Er plädierte dafür, einen mutigen Schritt vorwärts zu machen und in Buechen einen modernen Neubau zu ermöglichen. Ein Thaler pflichtete ihm schlicht bei: «Mir gefällt's.»

Kredit zu hoch?

Der selbe Stimmbürger, der zu mehr Mut aufgerufen hatte, brachte aber noch eine Anmerkung zum Raumkonzept ein. Dass nur im untersten Stockwerk Toiletten vorhanden seien, müsse noch verbessert werden. Schulratspräsident Heinz Herzog stimmte ihm zu: «Wir werden die Situation überprüfen.» Auch die Notwendigkeit und die Grösse der geplanten Aula war ein Thema, das die Projektgruppe nun genauer unter die Lupe nimmt.

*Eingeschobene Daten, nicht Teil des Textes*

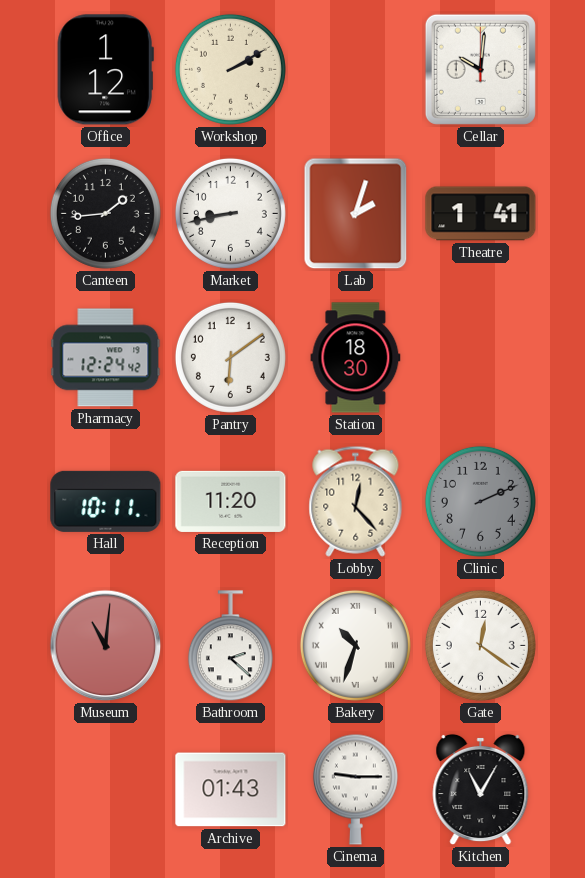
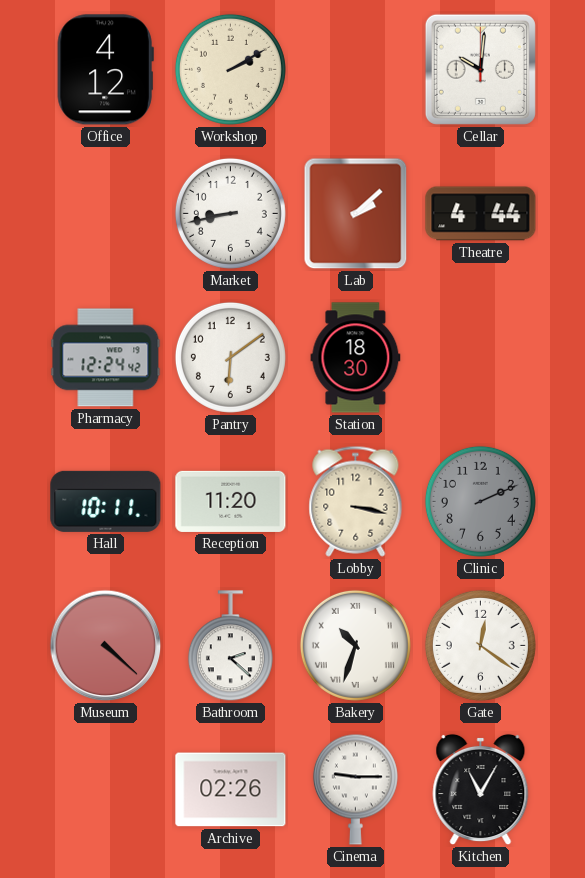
Office: 1:12 -> 4:12
Canteen: 1:44 -> none
Lab: 2:03 -> 2:08
Theatre: 1:41 -> 4:44
Lobby: 12:23 -> 3:17
Museum: 11:01 -> 4:22
Archive: 01:43 -> 02:26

Ein weiterer Kritikpunkt war für einige Anwesende die Höhe des beantragten Kredits von 7,3 Mio. Franken. «Wir sind uns bewusst, dass es sich um viel Geld handelt», sagte Heinz Herzog. Er verwies aber auf die Tatsache, dass andere Schulhäuser dieser Grösse auch diesem Kostenrahmen entsprechen.

Gemeindepräsident Robert Raths wandte sich zum Schluss nochmals an die Stimmbürger und betonte, wie sehr ihm das Projekt am Herzen liege. Bei einem Ja werde er sich über den Mut der Bevölkerung freuen. Werde der Antrag aber abgelehnt, stehe das Projekt Schulhaus bereits am 14. Februar wieder zuoberst auf der Traktandenliste des Gemeinderates. «Wir würden sofort hinter die Bücher und andere neue Projekte müssten in den Hintergrund rücken. In zwei Jahren würden wir hier wieder die genau gleiche Diskussion führen», sagte Raths. «Ich empfehle Ihnen, das Projekt anzunehmen.»